Мгновение они молчали, глядя друг на друга.
— Ты?… — наконец сказал поэт.
Жуга кивнул и усмехнулся.
— Я, Вайда. Я.
Горбун на козлах обернулся.
— А вы чего, знакомы?
Фургон ехал вперед, скрипели колеса, а неловкая пауза все длилась и длилась. Им несомненно было, о чем поговорить, этим двоим странникам, но Вайда отчего-то чувствовал себя неловко, чтобы начинать, а Жуга молчал.
— Давно не виделись, — наконец, сказал рифмач.
— Давненько, — кивнул Жуга.
— А я искал тебя, — задумчиво продолжил Вайда. — Веришь ли, все эти месяцы искал. И вот — поди ж ты, встретились. Как ты? Все бродишь?
— Все брожу, — кивнул Жуга.
— Я слышал о тебе. Та башня. Викинг Олав…
— Всякое бывало.
Поэт с прищуром посмотрел на травника. Потрогал лютню. Тенькнула струна.
— А ты изменился, рыжий… Не хочешь рассказать?
— Не хочу. — Он поднял взгляд. — За этим ты меня искал?
— Ты словно и не рад снова меня встретить.
— Нет, почему же, — травник улыбнулся, — рад. Рад видеть тебя здоровым, рад узнать, что Яльмар жив…
Вайда покачал головой. Посмотрел на травника.
— Ох, Жуга, темнишь ты что-то. А может, все таки расскажешь? Вдруг, да помогу.
На козлах впереди зашевелился Роджер.
— Эй, как тебя там…
— Вайда я.
— Лютня, вроде, там у тебя. Может, споешь? Все ехать веселей.
Рифмач, недовольный, открыл было рот, чтоб отказать, посмотрел на Жугу и осекся.
— Спой, рифмач, — сказал негромко тот. — Так лучше будет. Как-нибудь потом поговорим.
Вайда кивнул, подстроил лютню и запел:
По длинным лентам ста дорог,
Не заезжая в города,
Фургончик старый долгий срок
Спешит неведомо куда.
Из леса в лес, из дола в дол
Невозмутимо, как всегда
Влечет повозку старый вол,
Минуя мили и года.
Возница не грустит ничуть,
Хотя в заплатах старый плащ.
Без остановок держит путь
Повозка вдоль зеленых чащ.
Бродячий цирк иль балаган —
Актеров странствующий дом?
Отбившийся фургон цыган?
Или торговец едет в нем?
«Ответь мне, странник, — я спросил, —
Что ждет тебя в конце пути?
Зачем ты тратишь столько сил
И что стремишься ты найти?»
«Не так все просто, — он сказал, —
Сто раз от деда и отца
Простую правду я слыхал:
Дороге этой нет конца.
Из мира в мир, сквозь ночь и день,
Взбираясь вверх, сбегая вниз,
Ведет она, пронзая тень,
Туда, где светел мир и чист.
И только кто не стар душой,
Желая, чтоб сбылись мечты,
Забыв покой, уйдет со мной.
Теперь решай, идешь ли ты».
Я не сказал ни «да», ни «нет»,
Лишь изумленно промолчал.
Повозки той растаял след,
Но голос еще много лет
«Идешь ли ты?

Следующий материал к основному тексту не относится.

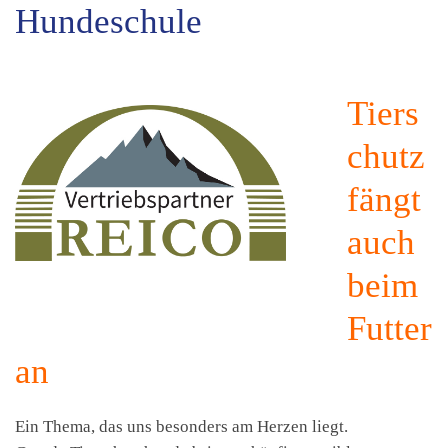
Hundeschule
Tiers
chutz
fängt
auch
beim
Futter
an
Ein Thema, das uns besonders am Herzen liegt.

Идешь, иль нет?» —
В ушах моих звучал…
— Вот уж уважил, так уважил, — помолчав, сказал горбун. — Спасибо. Как есть — про нас песня. По больному месту, да каленым швом. По открытой ране, да сырой землей. Чья хоть песня-то?
— Моя, — ответил Вайда, зачехлил свой инструмент и завалился спать.
* * *
Это была деревня. Пустая и отчасти погорелая. Отчасти, ибо все дома остались целы, и только деревянную церковь турки пожгли. Насколько знал Жуга (и Вайда не замедлил это подтвердить), османы редко уничтожали христианские храмы, предпочитая скопом обращать всех поселян в свою веру, а церковь переделывать в мечеть. Делалось это довольно быстро. Однако здесь все было иначе.